The reaction of several clusters containing nitric oxide ligands with molecular hydrogen has been studied. For HRu₃(CO)₁₀(NO) the products are H₂Ru₃(NH)(CO)₉, HRu₃(NH₂)(CO)₁₀, H₄Ru₄(CO)₁₂, trace amounts of H₃Ru₄(NH₂)(CO)₁₂, and a hexane-insoluble, THF-soluble precipitate. The compounds have been characterized by spectroscopy (including ¹⁵N NMR) and for HRu₃(NH₂)(CO)₁₀ by a singlercrystal X-ray crystallographic analysis (monoclinic crystal system, P2₁/a space group, a = 11.778 (3) Å, b = 11.928 (3) Å, c = 12.010 (4) Å, β = 98.54 (2)°, Z = 4). A system was built that allowed the reactions to be followed directly by high-pressure liquid chromatography. A kinetic analysis of the disappearance of HRu₃(CO)₁₀(NO) revealed that the reaction is first order in cluster concentration and is inhibited by CO. The rate also depends on the pressure of H₂, exhibiting a saturation effect above 1400 psig.

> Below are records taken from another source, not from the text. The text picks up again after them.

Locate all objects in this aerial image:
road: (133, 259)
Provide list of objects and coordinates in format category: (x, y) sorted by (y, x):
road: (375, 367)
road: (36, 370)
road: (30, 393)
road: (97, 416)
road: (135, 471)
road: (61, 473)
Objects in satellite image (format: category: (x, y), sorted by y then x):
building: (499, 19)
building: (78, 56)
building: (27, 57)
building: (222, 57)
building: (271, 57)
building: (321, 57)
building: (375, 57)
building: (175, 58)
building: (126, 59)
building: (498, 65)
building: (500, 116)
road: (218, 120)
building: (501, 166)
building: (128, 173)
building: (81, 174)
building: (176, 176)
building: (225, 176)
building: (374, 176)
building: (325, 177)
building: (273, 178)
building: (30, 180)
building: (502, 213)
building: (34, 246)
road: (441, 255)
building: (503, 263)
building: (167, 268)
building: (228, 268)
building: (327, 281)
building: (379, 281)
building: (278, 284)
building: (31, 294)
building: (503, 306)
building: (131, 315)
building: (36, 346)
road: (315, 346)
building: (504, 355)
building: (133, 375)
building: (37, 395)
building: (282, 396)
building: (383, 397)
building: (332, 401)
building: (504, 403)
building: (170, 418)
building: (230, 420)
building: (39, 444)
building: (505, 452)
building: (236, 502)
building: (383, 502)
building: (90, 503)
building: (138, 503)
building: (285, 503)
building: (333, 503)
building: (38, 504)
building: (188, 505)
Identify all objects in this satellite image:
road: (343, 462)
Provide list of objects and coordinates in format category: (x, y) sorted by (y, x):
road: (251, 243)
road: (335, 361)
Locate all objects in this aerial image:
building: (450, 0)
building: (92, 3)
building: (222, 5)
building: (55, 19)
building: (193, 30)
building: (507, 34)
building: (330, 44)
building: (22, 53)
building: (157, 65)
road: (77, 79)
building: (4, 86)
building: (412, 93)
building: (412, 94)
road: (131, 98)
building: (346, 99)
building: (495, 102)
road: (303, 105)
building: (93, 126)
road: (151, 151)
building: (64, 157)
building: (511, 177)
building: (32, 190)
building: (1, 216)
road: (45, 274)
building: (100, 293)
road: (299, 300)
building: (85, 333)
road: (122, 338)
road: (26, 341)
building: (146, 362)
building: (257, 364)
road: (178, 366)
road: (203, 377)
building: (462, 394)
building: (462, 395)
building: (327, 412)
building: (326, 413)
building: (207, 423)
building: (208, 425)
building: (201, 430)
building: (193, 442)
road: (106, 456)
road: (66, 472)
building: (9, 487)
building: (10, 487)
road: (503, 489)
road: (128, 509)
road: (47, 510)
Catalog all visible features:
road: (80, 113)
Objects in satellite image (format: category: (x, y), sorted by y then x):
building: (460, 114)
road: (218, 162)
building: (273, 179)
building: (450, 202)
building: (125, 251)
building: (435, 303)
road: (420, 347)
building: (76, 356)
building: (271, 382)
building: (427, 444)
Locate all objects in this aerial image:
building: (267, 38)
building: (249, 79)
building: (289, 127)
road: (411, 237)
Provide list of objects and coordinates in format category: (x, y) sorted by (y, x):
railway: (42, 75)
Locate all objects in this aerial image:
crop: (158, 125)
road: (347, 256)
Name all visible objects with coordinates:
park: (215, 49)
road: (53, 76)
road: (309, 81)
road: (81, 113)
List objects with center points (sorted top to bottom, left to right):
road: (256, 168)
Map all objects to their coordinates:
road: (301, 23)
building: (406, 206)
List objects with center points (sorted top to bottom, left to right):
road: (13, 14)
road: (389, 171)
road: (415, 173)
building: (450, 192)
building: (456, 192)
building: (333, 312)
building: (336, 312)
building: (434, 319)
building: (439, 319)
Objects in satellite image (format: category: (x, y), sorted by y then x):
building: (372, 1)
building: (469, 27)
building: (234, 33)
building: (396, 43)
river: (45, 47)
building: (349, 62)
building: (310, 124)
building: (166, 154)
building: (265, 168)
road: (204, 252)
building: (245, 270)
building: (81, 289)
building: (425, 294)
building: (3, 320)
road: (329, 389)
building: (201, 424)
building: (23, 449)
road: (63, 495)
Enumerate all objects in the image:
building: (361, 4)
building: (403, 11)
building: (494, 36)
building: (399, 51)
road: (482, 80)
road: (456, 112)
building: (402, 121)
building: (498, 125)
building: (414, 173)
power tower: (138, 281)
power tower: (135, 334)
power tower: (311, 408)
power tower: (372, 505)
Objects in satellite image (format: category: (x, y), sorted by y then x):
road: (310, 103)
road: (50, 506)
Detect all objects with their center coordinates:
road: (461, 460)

The reduction of Ru₃(NOCH₃)(CO)₁₀ yields a product distribution similar to that found for HRu₃(CO)₁₀(NO) with the important exception that no hexane-insoluble species is formed. Methanol is isolated from this reaction. The major product resulting from the reduction of Ru₃(NOH)(CO)₁₀ is the same hexane-insoluble product as found for HRu₃(CO)₁₀(NO). A discussion of the mechanism of these reactions based upon the observations is presented.